Texto exibido -
════════

Para Stotz, a violência doméstica é, frequentemente, uma tentativa de demonstrar poder: "Isso significa que existe o desejo de um parceiro, geralmente masculino, de controlar sua parceira, de governá-la", reforça Stotz. Ela também lembra que muitos feminicídios ocorrem diretamente após uma separação ou "quando as mulheres querem se retirar de um relacionamento, e, então, seus parceiros as atacam, às vezes com consequências fatais, porque sentem-se privados do que acreditam ter à disposição".

Na Guatemala, performance artística marcou o Dia Internacional da Eliminação da Violência contra a MulherFoto: Moises Castillo/AP Photo/picture alliance

Melhora por meio da Convenção de Istambul

Em fevereiro de 2018, a Alemanha colocou em prática a Convenção de Istambul - convenção do Conselho da Europa sobre prevenção e combate à violência contra as mulheres e à violência doméstica -, assim chamada porque foi assinada na cidade turca, em 2011. Este foi o primeiro tratado juridicamente vinculado para prevenir a violência doméstica na Europa. Exige igualdade de gênero nas constituições e visa melhorar a situação das mulheres com prevenção, educação, serviços de apoio e aplicação das leis.

Desde então, Stotz, da Terre des Femmes, diz que percebeu alguns progressos.

"Após a ratificação, o governo federal criou uma linha de ajuda nacional para as vítimas que está disponível 24 horas por dia em muitos idiomas", diz.

Além disso, a BKA coleta anualmente números sobre a violência dos parceiros íntimos. "Mas, infelizmente, muitos aspectos da convenção foram absolutamente inadequados, ou não foram implementados de forma alguma", acrescenta Stotz.

Ela agora espera mais empenho e iniciativas da nova coalizão governamental alemã, formada por social-democratas, verdes e liberais. Uma delas é a criação de ao menos 14 mil abrigos para mulheres que precisam ser protegidas.

Além disso, ela acredita que treinamentos extras para o judiciário e a polícia, assim como protocolos de proteção para as mulheres, devem ser introduzidos de acordo com a Convenção de Istambul.

════════

Listagem fornecida -
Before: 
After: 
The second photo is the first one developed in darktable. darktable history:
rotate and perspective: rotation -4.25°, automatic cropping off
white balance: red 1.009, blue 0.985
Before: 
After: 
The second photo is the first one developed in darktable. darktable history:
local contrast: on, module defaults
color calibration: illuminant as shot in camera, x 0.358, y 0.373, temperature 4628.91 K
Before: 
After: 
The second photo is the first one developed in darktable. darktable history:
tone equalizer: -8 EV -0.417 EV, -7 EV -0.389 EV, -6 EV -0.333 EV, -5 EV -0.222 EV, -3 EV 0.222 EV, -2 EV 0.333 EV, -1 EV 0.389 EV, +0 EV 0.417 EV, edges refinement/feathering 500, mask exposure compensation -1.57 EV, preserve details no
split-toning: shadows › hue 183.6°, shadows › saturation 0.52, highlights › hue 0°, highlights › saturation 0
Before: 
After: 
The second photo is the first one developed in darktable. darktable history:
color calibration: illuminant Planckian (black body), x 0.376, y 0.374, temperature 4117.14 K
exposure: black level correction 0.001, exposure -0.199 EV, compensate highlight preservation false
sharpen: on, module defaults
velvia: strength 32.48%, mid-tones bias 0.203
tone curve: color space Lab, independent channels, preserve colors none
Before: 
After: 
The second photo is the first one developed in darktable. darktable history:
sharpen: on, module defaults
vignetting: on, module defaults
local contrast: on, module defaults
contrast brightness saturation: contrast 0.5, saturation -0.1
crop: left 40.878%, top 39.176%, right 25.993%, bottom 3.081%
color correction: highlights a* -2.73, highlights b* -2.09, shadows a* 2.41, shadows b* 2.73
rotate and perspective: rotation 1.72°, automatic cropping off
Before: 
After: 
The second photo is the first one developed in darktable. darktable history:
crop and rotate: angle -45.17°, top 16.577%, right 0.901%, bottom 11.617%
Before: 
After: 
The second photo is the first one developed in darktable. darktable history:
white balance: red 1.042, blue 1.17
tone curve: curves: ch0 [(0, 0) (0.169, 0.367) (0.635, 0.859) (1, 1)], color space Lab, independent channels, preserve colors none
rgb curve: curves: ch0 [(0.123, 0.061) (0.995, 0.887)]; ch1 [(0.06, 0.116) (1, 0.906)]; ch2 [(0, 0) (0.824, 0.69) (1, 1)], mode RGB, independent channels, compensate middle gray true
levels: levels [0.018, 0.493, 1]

════════

Tarefa 1 -
Responda com base no texto exibido:
(a) Em que mês e ano a Alemanha colocou em prática a Convenção de Istambul?
(b) Segundo Stotz, o que o governo federal criou após a ratificação?
(c) Quantos abrigos para mulheres estão previstos em uma das iniciativas que Stotz espera da nova coalizão governamental?
Tarefa 2 - Traduza para o inglês esta frase do texto exibido: "Desde então, Stotz, da Terre des Femmes, diz que percebeu alguns progressos."

Resposta esperada 1 -
(a) Em fevereiro de 2018.
(b) Uma linha de ajuda nacional para as vítimas, disponível 24 horas por dia em muitos idiomas.
(c) Ao menos 14 mil abrigos.

Resposta esperada 2 - Since then, Stotz, of Terre des Femmes, says she has noticed some progress.